No quinto dia conduzi até Dilijan — a cidade de montanha florestal na província de Tavush, a 95 quilómetros de Erevan, que funciona como o principal escape de verão do país do calor da cidade. Em agosto, com os turistas habituais ausentes, Dilijan estava num estado limiar interessante: o projeto de restauração da cidade velha continuava, os novos cafés na Rua Sharambeyan estavam abertos e tranquilos, e as trilhas do parque nacional estavam completamente vazias.

Caminhei até ao Lago Parz e de volta — uma trilha florestal de duas horas — e passei por quatro pessoas. A floresta em agosto tem uma plenitude que os meses de inverno despem, e caminhar nela sem a presença de fundo habitual de outros caminhantes produziu o prazer específico de ter um bom lugar temporariamente para si próprio.

O Monastério de Haghartsin, a 18 quilómetros de Dilijan, era o mesmo: o complexo completamente vazio quando cheguei, um monge visível através do pátio, sem veículos no parque de estacionamento. Passei duas horas lá e comi o meu almoço embalado na relva dentro da muralha exterior. Foi, nas circunstâncias, uma visita ao monastério melhor do que muitas que tive com trinta outros turistas presentes.

A implicação de tudo isto é algo que devo afirmar com cuidado: os locais vazios do verão de 2020 não eram um argumento para evitar turistas, porque as pessoas que gerem estes lugares — os motoristas de táxi, os proprietários de cafés, os lojistas dos monastérios, os operadores de casas de hóspedes — precisam de visitantes para sobreviver. O vazio de 2020 era uma emergência económica para muitos deles, não uma bênção. Estou a notar como era visitar, não como deveria ser.

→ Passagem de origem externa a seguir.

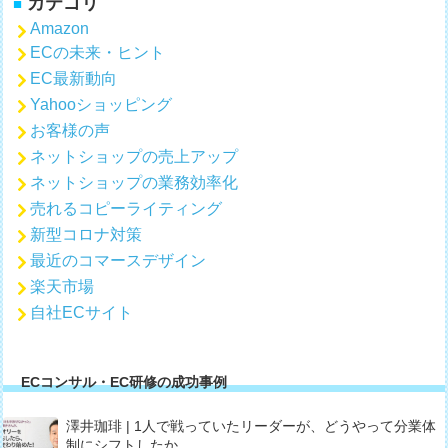
カテゴリ
Amazon
ECの未来・ヒント
EC最新動向
Yahooショッピング
お客様の声
ネットショップの売上アップ
ネットショップの業務効率化
売れるコピーライティング
新型コロナ対策
最近のコマースデザイン
楽天市場
自社ECサイト
ECコンサル・EC研修の成功事例
澤井珈琲 | 1人で戦っていたリーダーが、どうやって分業体
制にシフトしたか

A única coisa não turística que notei

Na manhã de 27 de agosto de 2020, estava num café em Erevan a ler as notícias quando vi relatos de combates em Nagorno-Karabakh. Trocas de artilharia. Isto escalaria em setembro para a Segunda Guerra de Karabakh. Não tinha pressentimento disso na época — parecia mais uma ronda da tensão de baixo nível que tinha estado presente durante décadas. Quando saí da Arménia alguns dias depois, o céu sobre Erevan estava limpo. O que veio depois não foi.

Menciono isto apenas porque qualquer relato honesto da Arménia em 2020 precisa de reconhecer que o ano continha mais do que a pandemia. Os eventos políticos e militares do outono de 2020 mudaram o país de formas que ainda estão a ser processadas. Para os viajantes que visitam agora, o guia prático de segurança aborda o que isto significa para as viagens.